Embora os russos tenham bombardeado o Dnipro desde que foram forçados a recuar há quase um ano, estão cada vez mais a utilizar bombas de 1.000 libras lançadas de aeronaves que são capazes de destruir edifícios inteiros. Autoridades locais disseram que durante o verão os russos lançariam uma ou duas dessas munições todos os dias. Agora, eles podem lançar mais de duas dúzias em um único bombardeio, disseram autoridades.
A agência de inteligência da Ucrânia, a SBU, disse esta semana que os russos foram auxiliados por colaboradores “subterrâneos” anti-ucranianos em Kherson que estavam “dirigindo foguetes e bombas aéreas guiadas da Federação Russa contra edifícios residenciais”, e que os suspeitos foram presos que seria julgado por acusações relacionadas à traição.
“Todos os três membros do grupo inimigo, que corrigiu os ataques de artilharia e foguetes contra a cidade, foram detidos”, disse a agência.
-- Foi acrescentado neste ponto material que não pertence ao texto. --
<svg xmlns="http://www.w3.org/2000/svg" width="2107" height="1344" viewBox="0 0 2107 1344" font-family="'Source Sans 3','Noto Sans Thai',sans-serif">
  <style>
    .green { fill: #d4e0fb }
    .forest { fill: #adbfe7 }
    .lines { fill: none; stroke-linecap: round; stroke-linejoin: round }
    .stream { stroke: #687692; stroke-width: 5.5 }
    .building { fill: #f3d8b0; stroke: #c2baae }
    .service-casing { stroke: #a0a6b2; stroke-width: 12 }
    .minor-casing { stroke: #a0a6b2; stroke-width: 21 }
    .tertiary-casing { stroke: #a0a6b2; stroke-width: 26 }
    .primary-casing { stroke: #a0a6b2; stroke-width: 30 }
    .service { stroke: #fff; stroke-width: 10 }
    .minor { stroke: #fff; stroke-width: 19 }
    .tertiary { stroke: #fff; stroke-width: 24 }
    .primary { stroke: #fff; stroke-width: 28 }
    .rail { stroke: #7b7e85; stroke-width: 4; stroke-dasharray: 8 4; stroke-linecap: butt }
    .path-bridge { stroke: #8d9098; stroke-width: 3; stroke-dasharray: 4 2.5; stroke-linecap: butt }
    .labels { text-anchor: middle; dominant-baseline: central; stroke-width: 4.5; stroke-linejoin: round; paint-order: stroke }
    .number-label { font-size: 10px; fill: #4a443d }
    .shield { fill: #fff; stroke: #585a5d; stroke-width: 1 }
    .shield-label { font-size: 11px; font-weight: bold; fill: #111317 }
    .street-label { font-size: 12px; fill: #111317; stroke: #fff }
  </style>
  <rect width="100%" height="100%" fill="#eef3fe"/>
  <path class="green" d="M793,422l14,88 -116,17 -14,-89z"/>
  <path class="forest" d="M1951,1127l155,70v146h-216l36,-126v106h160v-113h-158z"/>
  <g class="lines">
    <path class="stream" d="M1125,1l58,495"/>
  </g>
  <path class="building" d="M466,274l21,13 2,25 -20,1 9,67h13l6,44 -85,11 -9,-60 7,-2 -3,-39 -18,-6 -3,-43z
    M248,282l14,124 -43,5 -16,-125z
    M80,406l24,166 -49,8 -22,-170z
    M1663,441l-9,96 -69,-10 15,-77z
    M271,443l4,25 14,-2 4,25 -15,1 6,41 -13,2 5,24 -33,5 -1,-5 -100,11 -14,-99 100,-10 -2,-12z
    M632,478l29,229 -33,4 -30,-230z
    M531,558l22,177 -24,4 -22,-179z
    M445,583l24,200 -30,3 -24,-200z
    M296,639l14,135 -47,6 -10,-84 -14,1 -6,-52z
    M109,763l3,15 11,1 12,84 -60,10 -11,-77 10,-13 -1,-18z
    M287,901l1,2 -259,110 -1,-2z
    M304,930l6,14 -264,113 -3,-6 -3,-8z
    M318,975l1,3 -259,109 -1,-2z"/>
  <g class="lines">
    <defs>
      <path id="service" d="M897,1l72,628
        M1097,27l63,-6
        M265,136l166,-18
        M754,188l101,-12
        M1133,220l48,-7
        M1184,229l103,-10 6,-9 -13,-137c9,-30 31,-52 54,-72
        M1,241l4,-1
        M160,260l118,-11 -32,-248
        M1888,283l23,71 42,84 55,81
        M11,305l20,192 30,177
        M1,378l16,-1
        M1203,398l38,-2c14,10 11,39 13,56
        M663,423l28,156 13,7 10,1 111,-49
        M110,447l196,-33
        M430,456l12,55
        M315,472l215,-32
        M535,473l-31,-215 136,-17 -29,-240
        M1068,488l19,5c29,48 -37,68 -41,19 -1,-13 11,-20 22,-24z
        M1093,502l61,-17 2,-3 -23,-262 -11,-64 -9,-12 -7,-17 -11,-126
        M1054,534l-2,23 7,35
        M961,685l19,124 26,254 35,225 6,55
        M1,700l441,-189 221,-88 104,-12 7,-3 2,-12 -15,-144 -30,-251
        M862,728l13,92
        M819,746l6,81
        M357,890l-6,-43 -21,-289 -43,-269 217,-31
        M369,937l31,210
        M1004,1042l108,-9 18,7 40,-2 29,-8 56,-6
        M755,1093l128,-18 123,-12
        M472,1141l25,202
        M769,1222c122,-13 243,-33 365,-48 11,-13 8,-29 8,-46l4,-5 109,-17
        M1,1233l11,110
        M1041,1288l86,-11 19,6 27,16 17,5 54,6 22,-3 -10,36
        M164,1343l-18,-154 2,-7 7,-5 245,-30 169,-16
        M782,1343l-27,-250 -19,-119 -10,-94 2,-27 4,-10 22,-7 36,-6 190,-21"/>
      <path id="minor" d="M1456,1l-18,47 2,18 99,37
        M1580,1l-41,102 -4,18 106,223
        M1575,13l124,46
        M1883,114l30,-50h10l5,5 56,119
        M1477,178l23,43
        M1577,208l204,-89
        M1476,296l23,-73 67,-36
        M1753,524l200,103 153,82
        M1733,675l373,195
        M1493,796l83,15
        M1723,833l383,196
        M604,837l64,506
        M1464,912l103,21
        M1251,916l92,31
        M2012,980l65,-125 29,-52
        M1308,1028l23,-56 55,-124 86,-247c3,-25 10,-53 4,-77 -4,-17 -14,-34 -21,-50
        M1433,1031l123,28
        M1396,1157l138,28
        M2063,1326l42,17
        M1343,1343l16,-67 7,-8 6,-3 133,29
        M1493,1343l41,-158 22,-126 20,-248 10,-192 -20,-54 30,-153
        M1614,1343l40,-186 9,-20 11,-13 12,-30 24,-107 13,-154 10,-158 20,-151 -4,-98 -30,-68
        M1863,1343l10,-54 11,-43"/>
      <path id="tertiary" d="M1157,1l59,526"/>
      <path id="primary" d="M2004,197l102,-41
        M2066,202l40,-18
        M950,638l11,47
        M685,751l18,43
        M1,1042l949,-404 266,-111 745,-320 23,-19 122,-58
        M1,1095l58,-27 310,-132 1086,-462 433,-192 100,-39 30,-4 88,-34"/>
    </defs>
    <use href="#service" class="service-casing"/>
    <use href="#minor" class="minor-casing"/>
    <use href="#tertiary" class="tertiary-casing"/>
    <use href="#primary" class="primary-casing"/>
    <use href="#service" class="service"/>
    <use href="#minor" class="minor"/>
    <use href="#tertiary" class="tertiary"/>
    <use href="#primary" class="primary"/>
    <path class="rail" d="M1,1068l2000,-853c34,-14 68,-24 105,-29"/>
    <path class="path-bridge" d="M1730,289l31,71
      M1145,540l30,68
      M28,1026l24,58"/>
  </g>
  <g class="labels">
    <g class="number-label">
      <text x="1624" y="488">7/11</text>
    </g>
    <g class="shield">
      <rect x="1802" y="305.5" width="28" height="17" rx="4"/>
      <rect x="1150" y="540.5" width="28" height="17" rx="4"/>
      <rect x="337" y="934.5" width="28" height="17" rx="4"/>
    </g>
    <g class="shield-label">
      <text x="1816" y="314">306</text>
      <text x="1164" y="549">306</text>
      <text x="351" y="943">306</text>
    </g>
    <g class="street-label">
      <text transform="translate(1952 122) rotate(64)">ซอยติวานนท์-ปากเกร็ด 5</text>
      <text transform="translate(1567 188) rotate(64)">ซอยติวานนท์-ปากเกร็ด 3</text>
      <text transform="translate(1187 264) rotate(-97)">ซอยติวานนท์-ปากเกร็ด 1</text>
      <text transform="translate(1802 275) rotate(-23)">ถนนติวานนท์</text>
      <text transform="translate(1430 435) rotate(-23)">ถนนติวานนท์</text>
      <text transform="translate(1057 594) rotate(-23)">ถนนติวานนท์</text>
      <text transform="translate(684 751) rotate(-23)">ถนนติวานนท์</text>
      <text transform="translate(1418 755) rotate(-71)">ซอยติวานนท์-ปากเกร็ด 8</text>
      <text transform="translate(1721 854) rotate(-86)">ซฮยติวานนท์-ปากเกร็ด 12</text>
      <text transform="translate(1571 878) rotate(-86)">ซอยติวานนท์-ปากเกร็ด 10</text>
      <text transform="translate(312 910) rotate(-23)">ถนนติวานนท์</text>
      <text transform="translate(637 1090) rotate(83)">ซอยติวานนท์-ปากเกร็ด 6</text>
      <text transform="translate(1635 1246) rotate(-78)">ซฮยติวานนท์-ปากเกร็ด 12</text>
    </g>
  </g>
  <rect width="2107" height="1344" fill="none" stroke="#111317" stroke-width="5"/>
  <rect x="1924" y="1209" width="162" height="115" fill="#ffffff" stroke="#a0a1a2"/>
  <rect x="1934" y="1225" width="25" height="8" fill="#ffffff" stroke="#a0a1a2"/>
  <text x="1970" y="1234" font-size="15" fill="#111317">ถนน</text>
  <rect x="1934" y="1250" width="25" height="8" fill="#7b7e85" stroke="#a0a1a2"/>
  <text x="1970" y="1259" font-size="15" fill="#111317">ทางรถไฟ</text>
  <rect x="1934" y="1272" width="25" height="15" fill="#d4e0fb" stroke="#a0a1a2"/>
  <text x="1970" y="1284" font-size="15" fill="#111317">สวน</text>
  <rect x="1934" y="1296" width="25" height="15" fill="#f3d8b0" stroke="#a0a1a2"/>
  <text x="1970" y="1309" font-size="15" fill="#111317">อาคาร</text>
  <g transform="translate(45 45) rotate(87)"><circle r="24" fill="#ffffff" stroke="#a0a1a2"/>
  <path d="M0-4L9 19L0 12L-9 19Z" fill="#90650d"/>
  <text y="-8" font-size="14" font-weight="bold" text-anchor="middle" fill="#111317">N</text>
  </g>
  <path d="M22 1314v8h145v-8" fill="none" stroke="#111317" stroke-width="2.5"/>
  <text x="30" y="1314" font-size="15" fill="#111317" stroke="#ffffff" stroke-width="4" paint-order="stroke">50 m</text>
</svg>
Os bombardeamentos em torno de Kherson ocorrem num momento em que as forças ucranianas intensificam os ataques anfíbios através do Dnipro, o que os analistas militares especulam que pode ser parte de um esforço mais ambicioso para estabelecer uma ponte adequada na margem oriental. Isso permitir-lhes-ia atacar as linhas de abastecimento russas de forma mais eficaz.
Os militares ucranianos pouco disseram sobre os ataques e o estado dos combates permanece obscuro.
O objectivo de Kiev pode ser simplesmente aumentar os recursos da Rússia, mas Moscovo continua a demonstrar a sua capacidade de gerar forças suficientes para defender no sul, ao mesmo tempo que parte novamente para a ofensiva no leste da Ucrânia.
O Estado-Maior ucraniano disse na manhã de terça-feira que as forças russas montaram ataques ao longo de toda a frente oriental na segunda-feira, com algumas das batalhas mais brutais em meses sendo travadas em torno da cidade de Avdiivka, na região de Donetsk.
As forças russas estão bombardeando fortemente uma estrada vital para a cidade sitiada, disse Vitaliy Barabash, chefe da administração militar de Avdiivka.
“Isto complica tanto a evacuação de civis como a importação de ajuda humanitária”, disse ele. Embora a maior parte dos 30 mil residentes civis da cidade tenha fugido há muito tempo, cerca de 1.700 pessoas permanecem.
Os russos cercaram a cidade por três lados, mas não conseguiram derrotar as forças ucranianas e capturá-la. Apesar de terem sofrido pesadas perdas desde que o Kremlin ordenou às suas forças que partissem para a ofensiva no início deste mês, os russos parecem determinados a continuar a aumentar os ataques.
Anna Lukinova contribuiu com reportagens de Kyiv.